» **TASK REQUIREMENTS**
A. Write out the radio DJ discussion from "I certainly do" up to and including "11:03 (twenty-one years ago)".
B. In the radio DJ discussion, which names appear in the sign-off lines that credit each post?
C. Proceed with the radio DJ discussion from the point where it stops.

The late great Mike Raven was yer man for soul on R1 round about that time. As was Emperor Rosko.

Blackburn really just played Motown and Philly - otherwise he stuck to the candyfloss MoR of the time; Pickettywitch, New Seekers, Brotherhood of Man, etc.

Marcello Carlin, Tuesday, 2 November 2004 10:36 (twenty-one years ago)

Emperor Rosko - yep, of course!

Dadaismus (Dada), Tuesday, 2 November 2004 10:38 (twenty-one years ago)

"I'm sorry to hear [Paul Morley]'s never enjoyed anal sex: maybe he should try relaxing his sphincter a bit."

Maybe it's because he's already so far up there himself that there's no room to accomodate anyone else?

And while we're on the subject....

"Blackburn really just played Motown and Philly - otherwise he stuck to the candyfloss MoR of the time; Pickettywitch, New Seekers, Brotherhood of Man, etc."

Do you remember how he used to slag off reggae? Starting to play reggae versions of a song then ripping them off after a few seconds and replacing them with a Motown (or similar) / MoR version of the same song, announcing that he was now going to play us that song "properly"? Twat.

Stewart Osborne (Stewart Osborne), Tuesday, 2 November 2004 10:44 (twenty-one years ago)

I certainly do remember that. Once Blackburn played "Sex Machine" by JB and faded it out early, saying: "All that grunting, good Lord man, go to the chemist's and buy some syrup of figs, that'll sort you out."

Marcello Carlin, Tuesday, 2 November 2004 10:58 (twenty-one years ago)

When his wife left him and he went bonkers - now that was funny

Dadaismus (Dada), Tuesday, 2 November 2004 11:01 (twenty-one years ago)

Tesssssaaaaaaaaaaaaaaaaaaaaaaaaaaaaaaaaaaaaaa!

stevie (stevie), Tuesday, 2 November 2004 11:03 (twenty-one years ago)

That was radio for rubberneckers, that was. Every day he would play nothing but ballads about lost love and plead for Tessa to come back, interspersed with rants about the miners and Harold Wilson and threats to commit suicide.

IIRC his big song of the time was "You Were The Summer Of My Life" by Simon May; that song always got him crying.

(kids, if you've never heard "You Were The Summer Of My Life," consider yourself very lucky - it's episode four in the 279-part series "Why Punk Was Necessary")

Marcello Carlin, Tuesday, 2 November 2004 11:07 (twenty-one years ago)

You ever hear his medley of "All My Loving" and "We'll gather lilacs in the spring again"? If so, you listened to Radio 210 Thames Valley and the DJ was Mike Read.

mark grout (mark grout), Tuesday, 2 November 2004 11:09 (twenty-one years ago)

It was really a very odd episode in broadcasting history - a slow-motion nervous breakdown taking place before your very ears. Was this around the time Hughie Green was doing his Stand Up, Stand Up, Stand Up For Britain stuff? (xpost)

» **PROVIDED DATA**
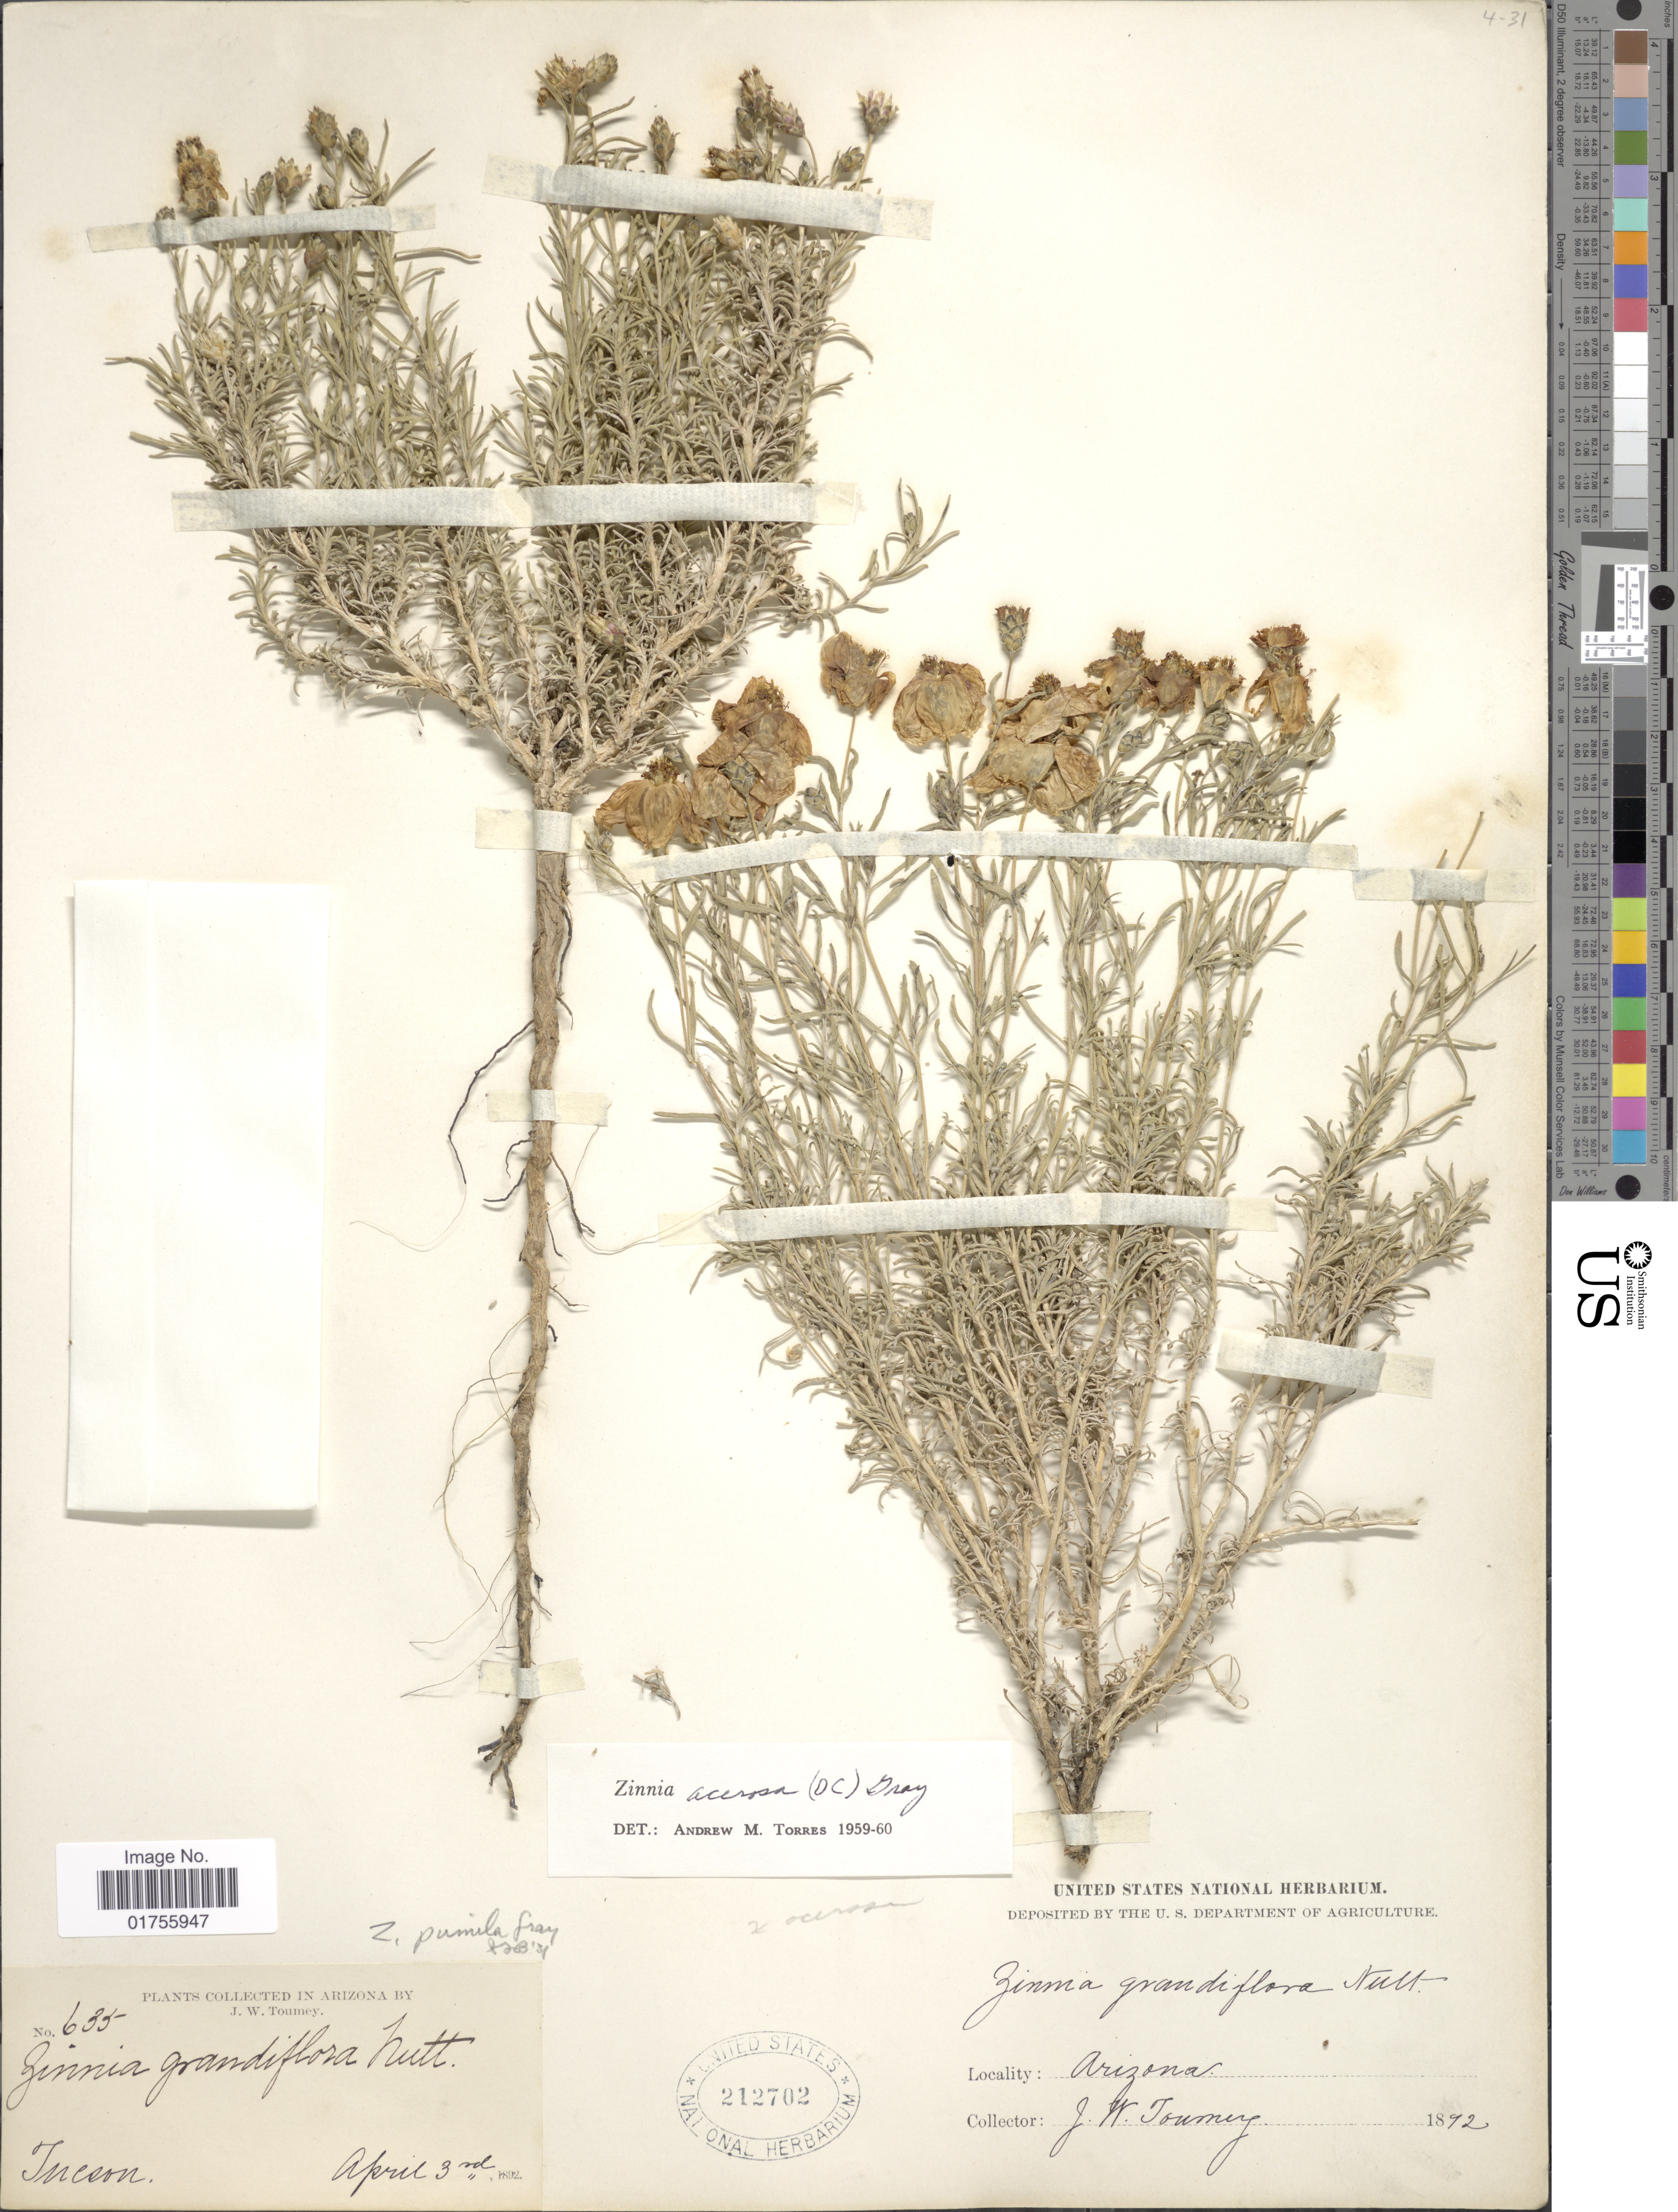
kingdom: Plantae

» **IN RESPONSE**
A.
I certainly do remember that. Once Blackburn played "Sex Machine" by JB and faded it out early, saying: "All that grunting, good Lord man, go to the chemist's and buy some syrup of figs, that'll sort you out."

Marcello Carlin, Tuesday, 2 November 2004 10:58 (twenty-one years ago)

When his wife left him and he went bonkers - now that was funny

Dadaismus (Dada), Tuesday, 2 November 2004 11:01 (twenty-one years ago)

Tesssssaaaaaaaaaaaaaaaaaaaaaaaaaaaaaaaaaaaaaa!

stevie (stevie), Tuesday, 2 November 2004 11:03 (twenty-one years ago)

B.
- Marcello Carlin
- Dadaismus (Dada)
- Stewart Osborne
- stevie
- mark grout

C.
Dadaismus (Dada), Tuesday, 2 November 2004 11:09 (twenty-one years ago)

More or less the same time.

Ah, Hughie Green and his massed squaddies doing "Stand Up And Be Counted" in the same studios - and in the same week - as the Pistols on Grundy.

I found a copy of the single in MVE for 30p and clearly couldn't let it lie. It is beyond ghastly. "For God's! Sake! Britain! - WAKE UPPPPP!!!!"

I mean, Mike Love's also a right-wing nutcase but at least he TRIED to understand The Kids with "Student Demonstration Time." Sung through a megaphone, no less.

Oh yes, and let's not forget Pete Murray on Open House on Radio 2, May '79, Thursday morning of the election:

"A vote for Labour is a vote for Communism. MAY GOD HAVE MERCY ON YOUR SOUL IF YOU VOTE LABOUR."

The show was cancelled shortly thereafter.

Marcello Carlin, Tuesday, 2 November 2004 11:16 (twenty-one years ago)

The 70s was mad

Dadaismus (Dada), Tuesday, 2 November 2004 11:17 (twenty-one years ago)

I actually saw Tony Blackburn and Tessa Wyatt slumming it in restaurant The Calcot Hotel (which as everyone knows is less than a mile down the road from the HQ of Radio "Fab FM" 210 Thames Valley) a few years ago.

Stewart Osborne (Stewart Osborne), Tuesday, 2 November 2004 11:28 (twenty-one years ago)

does Julie Burchill like ANYTHING?

Cats, abortions, Girls Aloud and Margaret Thatcher, as far as I can tell.

The Lex (The Lex), Tuesday, 2 November 2004 11:30 (twenty-one years ago)

... and Stalin

Dadaismus (Dada), Tuesday, 2 November 2004 11:31 (twenty-one years ago)

Dunno about Radio 210 Thames Valley, but I remember "Fab" 208 Radio Luxembourg being unduly keen on the "We'll Gather Lilacs/All My Loving" medley, even putting it in their top ten, whereas in the national chart it got to 49 or something.

Marcello Carlin, Tuesday, 2 November 2004 11:42 (twenty-one years ago)

Pat Sharp used to come into my old local occasionally when he was at 210.

http://www.lemony.co.uk/B3ta/Page%20images/patsharp.jpg

Absolutely ludicrous haircut of course but a pleasant enough guy I suppose in a slow, dull, vacuous, bovine kind of way.

Really didn't have either the slightest interest in or the first fucking clue about music 'though.

Stewart Osborne (Stewart Osborne), Tuesday, 2 November 2004 11:46 (twenty-one years ago)

Pat Sharpe was on 210? (I think the last time I listened was Mike Read's last prog)

mark grout (mark grout), Tuesday, 2 November 2004 11:49 (twenty-one years ago)

"I'm sorry to hear [Paul Morley]'s never enjoyed anal sex: maybe he should try relaxing his sphincter a bit."

Er, it was Tony Parsons who said this wasn't it?

Chewshabadoo (Chewshabadoo), Tuesday, 2 November 2004 11:51 (twenty-one years ago)

(xpost x 2)

As well you know, not necessarily a prerequisite for being a DJ - cf. DLT and "Noelie" possessing no record collection. When Bob Harris went bankrupt Bruno Brookes tried unsuccessfully to impound his record collection (BH said it counted as "tools of his trade" and thus couldn't be seized by the bailiffs) on the grounds that "DJs don't need to have record collections - radio stations have libraries, don't they?"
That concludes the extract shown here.